The production that was first presented in 2014 at the Olympia Theatre, directed by Alexandros Efklidis, transfers the action of the work to the bourgeois living rooms of Athens and the cabanas of the Asteras Vouliagmenis resort, during the ’60s. In fact, the party of the Soviet ambassador Orlovsky takes place on 20 April 1967 in the evening, on the eve of the military coup. The dawn finds our heroes behind bars. 

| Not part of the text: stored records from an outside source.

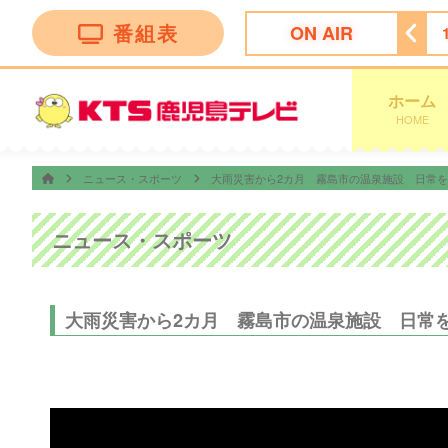
番組表
ON AIR
 Ｎｅｗｓ イット！第１部
18:09
ＫＴＳライブニュース
ホーム
HOME
ニュース・スポーツ
大雨災害から2カ月 霧島市の温泉施設 日常
ニュース・スポーツ
大雨災害から2カ月 霧島市の温泉施設 日常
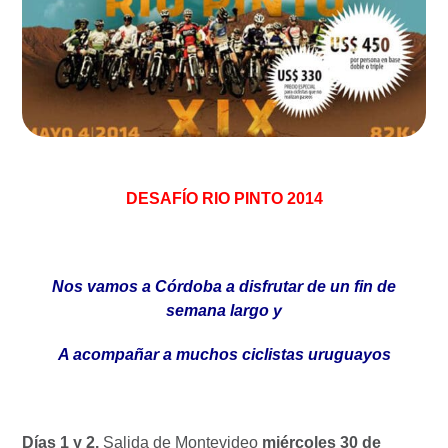
DESAFÍO RIO PINTO 2014
Nos vamos a Córdoba a disfrutar de un fin de
semana largo y
A acompañar a muchos ciclistas uruguayos
Días 1 y 2.
Salida de Montevideo
miércoles 30 de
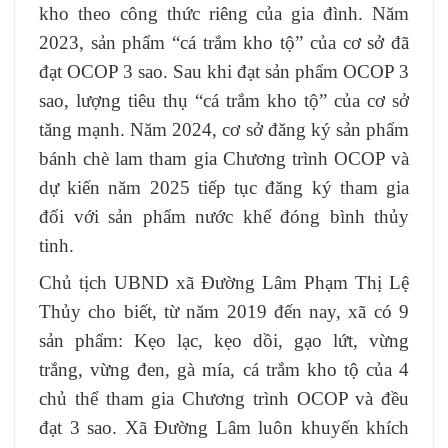
kho theo công thức riêng của gia đình. Năm
2023, sản phẩm “cá trắm kho tộ” của cơ sở đã
đạt OCOP 3 sao. Sau khi đạt sản phẩm OCOP 3
sao, lượng tiêu thụ “cá trắm kho tộ” của cơ sở
tăng mạnh. Năm 2024, cơ sở đăng ký sản phẩm
bánh chè lam tham gia Chương trình OCOP và
dự kiến năm 2025 tiếp tục đăng ký tham gia
đối với sản phẩm nước khế đóng bình thủy
tinh.
Chủ tịch UBND xã Đường Lâm Phạm Thị Lệ
Thủy cho biết, từ năm 2019 đến nay, xã có 9
sản phẩm: Kẹo lạc, kẹo dồi, gạo lứt, vừng
trắng, vừng đen, gà mía, cá trắm kho tộ của 4
chủ thể tham gia Chương trình OCOP và đều
đạt 3 sao. Xã Đường Lâm luôn khuyến khích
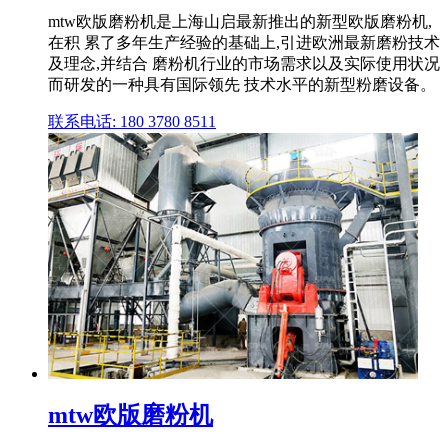
mtw欧版磨粉机是上海山启最新推出的新型欧版磨粉机,
在积 累了多年生产经验的基础上,引进欧洲最新磨粉技术
及理念,并结合 磨粉机行业的市场需求以及实际使用状况
而研发的一种具有国际领先 技术水平的新型粉磨设备。
联系电话: 180 3780 8511
mtw欧版磨粉机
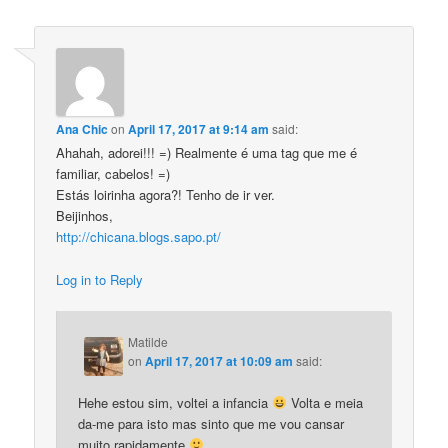
Ana Chic
on
April 17, 2017 at 9:14 am
said:
Ahahah, adorei!!! =) Realmente é uma tag que me é
familiar, cabelos! =)
Estás loirinha agora?! Tenho de ir ver.
Beijinhos,
http://chicana.blogs.sapo.pt/
Log in to Reply
Matilde
on
April 17, 2017 at 10:09 am
said:
Hehe estou sim, voltei a infancia
Volta e meia
da-me para isto mas sinto que me vou cansar
muito rapidamente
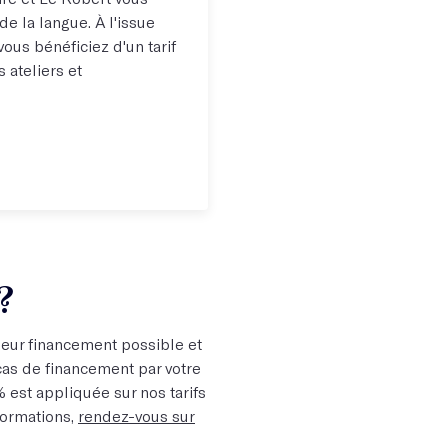
e la langue. À l'issue
vous bénéficiez d'un tarif
 ateliers et
?
eur financement possible et
as de financement par votre
 est appliquée sur nos tarifs
formations,
rendez-vous sur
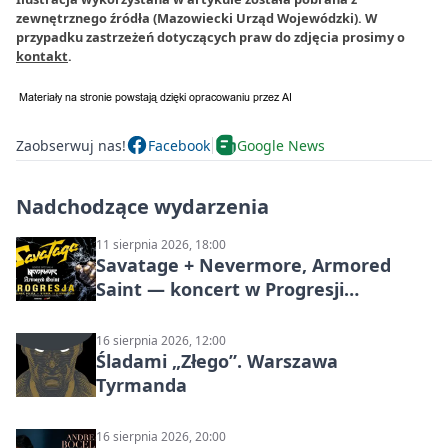
zewnętrznego źródła (Mazowiecki Urząd Wojewódzki). W
przypadku zastrzeżeń dotyczących praw do zdjęcia prosimy o
kontakt
.
Zaobserwuj nas!
Facebook
Google News
Nadchodzące wydarzenia
11 sierpnia 2026, 18:00
Savatage + Nevermore, Armored
Saint — koncert w Progresji
(Warszawa)
16 sierpnia 2026, 12:00
Śladami „Złego”. Warszawa
Tyrmanda
16 sierpnia 2026, 20:00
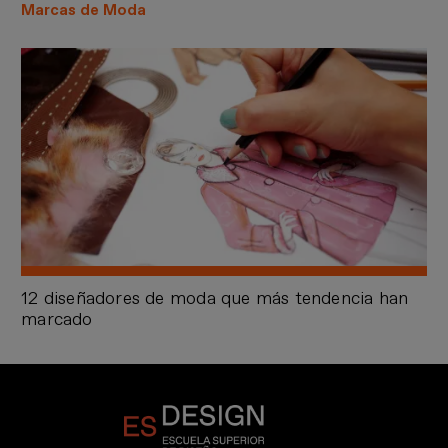
Marcas de Moda
12 diseñadores de moda que más tendencia han
marcado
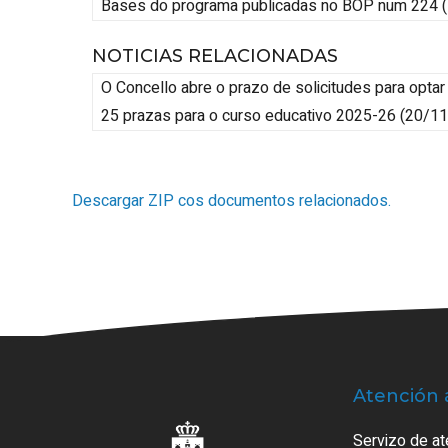
Bases do programa publicadas no BOP num 224 
NOTICIAS RELACIONADAS
O Concello abre o prazo de solicitudes para opta
25 prazas para o curso educativo 2025-26
(20/11
Descargar ZIP cos documentos relacionados.
Atención 
Servizo de at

The director notes about Die Fledermaus: “The transfer to ‘our reality’ is a process absolutely interweaved with light music theatre everywhere in the world. Before being considered as one of the masterpieces of serious music, Die Fledermaus was a very popular work, that has undergone many local adaptations in the various countries where it has been performed. The intention of our performance derives from this logic and attempts to achieve a balance between the respect due to such a work and the equally legitimate lack of respect required by the operetta genre. Besides, isn’t this what operetta as genre systematically did? It played with limits, produced meaning through a constant coming in-and-out of the various contexts with which it engages: light theatre, and serious music, lofty and cheap, bourgeois and ‘popular’, international artistic currents and locality. The reframing we attempt in our version of Die Fledermaus is nothing more than a change of frame: what matters is the painting”.

The guests at prince Orlovsky’s party on the celebratory performance of the 5th of March 2020 –the 80th anniversary of the GNO– will be a special surprise.